__Dataset items__.

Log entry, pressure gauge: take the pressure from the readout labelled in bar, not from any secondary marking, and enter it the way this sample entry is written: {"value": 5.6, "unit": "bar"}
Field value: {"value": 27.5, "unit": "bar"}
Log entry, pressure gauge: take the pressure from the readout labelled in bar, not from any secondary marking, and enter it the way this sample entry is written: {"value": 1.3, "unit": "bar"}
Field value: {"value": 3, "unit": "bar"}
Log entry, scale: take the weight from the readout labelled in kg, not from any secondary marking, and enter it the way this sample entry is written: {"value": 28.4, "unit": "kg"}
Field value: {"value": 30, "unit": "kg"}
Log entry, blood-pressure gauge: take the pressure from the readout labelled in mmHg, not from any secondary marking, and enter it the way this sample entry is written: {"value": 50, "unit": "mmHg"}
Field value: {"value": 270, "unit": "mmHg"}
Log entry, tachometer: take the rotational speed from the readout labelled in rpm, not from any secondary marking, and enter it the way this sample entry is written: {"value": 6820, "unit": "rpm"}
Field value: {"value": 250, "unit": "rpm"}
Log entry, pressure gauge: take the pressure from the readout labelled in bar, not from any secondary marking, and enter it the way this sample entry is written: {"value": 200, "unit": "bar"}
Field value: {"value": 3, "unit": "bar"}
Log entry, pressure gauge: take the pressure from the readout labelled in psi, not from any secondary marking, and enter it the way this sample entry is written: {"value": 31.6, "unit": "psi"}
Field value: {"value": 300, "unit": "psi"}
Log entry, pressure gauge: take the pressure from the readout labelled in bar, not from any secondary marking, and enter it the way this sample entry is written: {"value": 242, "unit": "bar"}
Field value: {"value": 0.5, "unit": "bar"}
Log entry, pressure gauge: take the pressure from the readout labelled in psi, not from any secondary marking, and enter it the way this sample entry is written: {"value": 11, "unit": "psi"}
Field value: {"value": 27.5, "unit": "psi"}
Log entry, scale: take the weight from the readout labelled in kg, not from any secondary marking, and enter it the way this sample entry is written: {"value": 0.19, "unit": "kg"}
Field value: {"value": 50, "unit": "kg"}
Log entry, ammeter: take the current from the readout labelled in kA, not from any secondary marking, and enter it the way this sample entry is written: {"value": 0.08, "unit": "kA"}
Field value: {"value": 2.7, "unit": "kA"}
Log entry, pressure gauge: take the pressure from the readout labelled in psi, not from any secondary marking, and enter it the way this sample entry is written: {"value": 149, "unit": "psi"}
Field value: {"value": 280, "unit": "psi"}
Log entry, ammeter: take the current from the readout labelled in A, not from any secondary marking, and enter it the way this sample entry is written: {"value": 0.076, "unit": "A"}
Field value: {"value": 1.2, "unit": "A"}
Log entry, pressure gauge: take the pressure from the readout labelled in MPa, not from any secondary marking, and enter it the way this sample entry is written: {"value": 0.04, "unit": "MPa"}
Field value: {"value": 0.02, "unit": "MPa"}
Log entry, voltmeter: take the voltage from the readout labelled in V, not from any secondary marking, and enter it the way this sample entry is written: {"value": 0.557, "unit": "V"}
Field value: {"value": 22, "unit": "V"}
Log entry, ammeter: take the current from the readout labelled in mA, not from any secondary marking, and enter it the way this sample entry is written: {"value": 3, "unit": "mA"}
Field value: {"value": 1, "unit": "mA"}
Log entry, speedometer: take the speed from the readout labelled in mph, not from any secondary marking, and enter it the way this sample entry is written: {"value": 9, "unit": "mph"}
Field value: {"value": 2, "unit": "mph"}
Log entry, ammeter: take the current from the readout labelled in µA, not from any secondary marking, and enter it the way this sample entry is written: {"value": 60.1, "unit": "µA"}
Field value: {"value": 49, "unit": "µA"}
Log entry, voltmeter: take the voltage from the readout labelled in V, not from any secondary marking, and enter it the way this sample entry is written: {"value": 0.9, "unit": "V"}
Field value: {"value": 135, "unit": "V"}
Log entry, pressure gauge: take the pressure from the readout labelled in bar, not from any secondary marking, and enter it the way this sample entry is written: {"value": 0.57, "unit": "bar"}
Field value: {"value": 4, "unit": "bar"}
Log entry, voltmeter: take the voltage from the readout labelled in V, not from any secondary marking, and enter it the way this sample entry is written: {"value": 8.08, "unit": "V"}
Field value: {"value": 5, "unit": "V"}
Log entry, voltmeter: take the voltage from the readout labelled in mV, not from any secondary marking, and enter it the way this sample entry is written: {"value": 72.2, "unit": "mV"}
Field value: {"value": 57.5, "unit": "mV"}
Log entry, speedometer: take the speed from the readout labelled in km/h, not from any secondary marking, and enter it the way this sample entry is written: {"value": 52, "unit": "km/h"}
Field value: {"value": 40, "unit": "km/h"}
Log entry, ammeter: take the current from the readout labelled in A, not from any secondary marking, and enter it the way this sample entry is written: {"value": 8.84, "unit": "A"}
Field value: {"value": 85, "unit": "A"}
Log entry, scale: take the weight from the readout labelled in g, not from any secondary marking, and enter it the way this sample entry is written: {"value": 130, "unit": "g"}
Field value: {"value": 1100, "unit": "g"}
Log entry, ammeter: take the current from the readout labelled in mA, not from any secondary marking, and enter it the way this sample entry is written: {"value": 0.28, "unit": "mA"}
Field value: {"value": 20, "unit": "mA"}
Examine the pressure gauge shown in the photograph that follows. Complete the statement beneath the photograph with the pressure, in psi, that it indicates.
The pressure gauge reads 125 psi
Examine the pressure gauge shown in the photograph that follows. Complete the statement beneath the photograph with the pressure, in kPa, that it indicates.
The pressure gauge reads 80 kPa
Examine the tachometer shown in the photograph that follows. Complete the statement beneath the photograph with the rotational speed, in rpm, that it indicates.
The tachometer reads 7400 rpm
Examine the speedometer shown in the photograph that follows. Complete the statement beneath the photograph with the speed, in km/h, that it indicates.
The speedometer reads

__Exercise prompt__. Please give the stretch from the line containing "psi, that it indicates." through the line containing "The pressure gauge reads 80 kPa" as a two-column CSV with the headers entry_text and answer. Use one row per entry, with each field quoted and line breaks replaced by spaces.

__Reply to the exercise__.
entry_text,answer
"Examine the pressure gauge shown in the photograph that follows. Complete the statement beneath the photograph with the pressure, in psi, that it indicates. The pressure gauge reads","125 psi"
"Examine the pressure gauge shown in the photograph that follows. Complete the statement beneath the photograph with the pressure, in kPa, that it indicates. The pressure gauge reads","80 kPa"